Reputation: 347
I want to do something like this:
df
.withColumn("newCol", <some formula>)
.filter(s"""newCol > ${(math.min(max("newCol").asInstanceOf[Double],10))}""")
Exception I'm getting:
org.apache.spark.sql.Column cannot be cast to java.lang.Double
Can you please suggest me a way to achieve what i want?
Upvotes: 1
Views: 12598
Reputation: 211
The solution is two parts,
Part I
Find the maximum value,
df.select(max($"col1")).first()(0)
Part II
Use that value to filter on it
df.filter($"col1" === df.select(max($"col1")).first()(0)).show
Bonus
To avoid potential errors, you can also get the maximum value in a specific format you need, using the .get
family on it df.select(max($"col1")).first.getDouble(0)
In this case col1
is DoubleType, so I chose to pick it in the correct format. You can get pretty much all other types. Options are:
getBoolean, getClass, getDecimal, getFloat, getJavaMap, getLong, getSeq, getString, getTimestamp, getAs, getByte, getDate, getDouble, getInt, getList, getMap, getShort, getStruct, getValuesMap
Making the full solution in this case
df.filter($"col1" === df.select(max($"col1")).first.getDouble(0)).show
Upvotes: 0
Reputation: 27373
I assume newCol
is already present in df
, then:
import org.apache.spark.sql.expressions.Window
import org.apache.spark.sql.functions._
df
.withColumn("max_newCol",max($"newCol").over(Window.partitionBy()))

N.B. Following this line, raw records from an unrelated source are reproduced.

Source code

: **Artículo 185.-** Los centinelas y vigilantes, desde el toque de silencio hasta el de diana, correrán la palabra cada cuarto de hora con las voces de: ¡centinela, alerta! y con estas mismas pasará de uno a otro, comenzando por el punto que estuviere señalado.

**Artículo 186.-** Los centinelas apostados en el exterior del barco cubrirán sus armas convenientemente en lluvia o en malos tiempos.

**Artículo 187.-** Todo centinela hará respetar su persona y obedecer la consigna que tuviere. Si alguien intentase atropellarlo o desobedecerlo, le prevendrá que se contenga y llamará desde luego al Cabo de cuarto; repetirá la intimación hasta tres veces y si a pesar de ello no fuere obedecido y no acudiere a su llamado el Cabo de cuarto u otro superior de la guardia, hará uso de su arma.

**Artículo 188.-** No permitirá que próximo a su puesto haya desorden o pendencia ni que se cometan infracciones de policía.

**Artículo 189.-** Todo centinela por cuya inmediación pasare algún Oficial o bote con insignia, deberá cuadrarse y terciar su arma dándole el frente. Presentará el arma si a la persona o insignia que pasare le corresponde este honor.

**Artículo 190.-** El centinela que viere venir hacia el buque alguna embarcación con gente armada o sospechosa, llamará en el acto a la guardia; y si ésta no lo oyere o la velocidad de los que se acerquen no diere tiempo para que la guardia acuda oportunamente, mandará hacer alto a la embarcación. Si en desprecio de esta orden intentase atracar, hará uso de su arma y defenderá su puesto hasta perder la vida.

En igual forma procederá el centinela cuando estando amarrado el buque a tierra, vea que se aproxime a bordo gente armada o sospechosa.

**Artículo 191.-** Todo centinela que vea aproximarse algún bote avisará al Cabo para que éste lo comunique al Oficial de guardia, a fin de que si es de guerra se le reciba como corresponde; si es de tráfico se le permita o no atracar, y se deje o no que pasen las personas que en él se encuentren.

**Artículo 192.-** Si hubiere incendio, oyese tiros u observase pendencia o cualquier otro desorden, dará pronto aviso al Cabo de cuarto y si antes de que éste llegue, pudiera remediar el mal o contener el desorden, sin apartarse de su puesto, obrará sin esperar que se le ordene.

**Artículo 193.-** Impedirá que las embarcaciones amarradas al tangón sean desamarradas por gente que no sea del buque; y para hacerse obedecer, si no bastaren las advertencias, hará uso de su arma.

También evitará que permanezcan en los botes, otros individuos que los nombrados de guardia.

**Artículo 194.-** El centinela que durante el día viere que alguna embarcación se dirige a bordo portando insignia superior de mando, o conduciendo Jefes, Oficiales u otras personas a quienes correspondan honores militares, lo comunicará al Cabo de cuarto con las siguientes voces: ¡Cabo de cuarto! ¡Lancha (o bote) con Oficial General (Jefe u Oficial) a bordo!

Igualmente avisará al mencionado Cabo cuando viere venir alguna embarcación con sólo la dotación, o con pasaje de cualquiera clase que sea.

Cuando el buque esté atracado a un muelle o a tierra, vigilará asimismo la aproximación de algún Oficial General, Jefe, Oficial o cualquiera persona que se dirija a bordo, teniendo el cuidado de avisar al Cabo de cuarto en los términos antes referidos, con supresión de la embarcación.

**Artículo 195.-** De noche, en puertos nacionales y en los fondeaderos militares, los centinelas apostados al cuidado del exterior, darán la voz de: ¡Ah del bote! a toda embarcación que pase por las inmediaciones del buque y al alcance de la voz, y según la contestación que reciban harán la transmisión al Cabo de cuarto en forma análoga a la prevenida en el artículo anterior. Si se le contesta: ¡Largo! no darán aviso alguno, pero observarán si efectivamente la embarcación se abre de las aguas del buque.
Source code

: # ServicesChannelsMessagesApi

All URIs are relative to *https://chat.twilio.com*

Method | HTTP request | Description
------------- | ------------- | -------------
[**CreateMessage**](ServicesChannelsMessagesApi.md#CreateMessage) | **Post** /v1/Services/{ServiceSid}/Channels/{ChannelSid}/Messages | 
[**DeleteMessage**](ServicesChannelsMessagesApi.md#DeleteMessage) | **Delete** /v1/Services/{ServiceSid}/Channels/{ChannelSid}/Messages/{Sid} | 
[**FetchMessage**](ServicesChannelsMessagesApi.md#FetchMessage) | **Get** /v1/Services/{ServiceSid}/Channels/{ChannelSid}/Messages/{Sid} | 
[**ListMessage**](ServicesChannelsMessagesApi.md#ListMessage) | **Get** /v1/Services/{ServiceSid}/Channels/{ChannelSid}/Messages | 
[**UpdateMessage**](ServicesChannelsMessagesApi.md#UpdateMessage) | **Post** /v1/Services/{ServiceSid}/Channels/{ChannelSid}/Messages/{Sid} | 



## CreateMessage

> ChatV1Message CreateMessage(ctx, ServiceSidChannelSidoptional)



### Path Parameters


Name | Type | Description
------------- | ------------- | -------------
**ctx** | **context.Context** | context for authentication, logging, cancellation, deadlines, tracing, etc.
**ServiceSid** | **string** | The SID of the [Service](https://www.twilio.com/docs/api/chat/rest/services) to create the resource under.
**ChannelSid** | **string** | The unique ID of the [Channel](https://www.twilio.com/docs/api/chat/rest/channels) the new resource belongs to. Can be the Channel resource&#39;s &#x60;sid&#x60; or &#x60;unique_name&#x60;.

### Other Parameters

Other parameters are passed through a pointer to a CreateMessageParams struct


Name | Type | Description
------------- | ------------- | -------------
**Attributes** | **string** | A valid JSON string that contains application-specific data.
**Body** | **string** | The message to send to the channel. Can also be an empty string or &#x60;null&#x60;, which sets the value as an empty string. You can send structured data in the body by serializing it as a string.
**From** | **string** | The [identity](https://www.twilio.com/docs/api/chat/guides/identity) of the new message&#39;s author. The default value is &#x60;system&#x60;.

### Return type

.filter($"newCol"> least($"max_newCol",lit(10.0)))
Instead of max($"newCol").over(Window.partitionBy())
you can also jjst write max($"newCol").over()
Upvotes: 5
Reputation: 35229
I'd separate both steps and either:
val newDF = df
.withColumn("newCol", <some formula>)
// Spark 2.1 or later
// With 1.x use join
newDf.alias("l").crossJoin(
newDf.alias("r")).where($"l.newCol" > least($"r.newCol", lit(10.0)))
or
newDf.where(
$"newCol" > (newDf.select(max($"newCol")).as[Double].first min 10.0))
Upvotes: 0
Reputation: 176
I think dataframe describe function is what you are looking for.
ds.describe("age", "height").show()
// output:
// summary age height
// count 10.0 10.0
// mean 53.3 178.05
// stddev 11.6 15.7
// min 18.0 163.0
// max 92.0 192.0
Upvotes: 0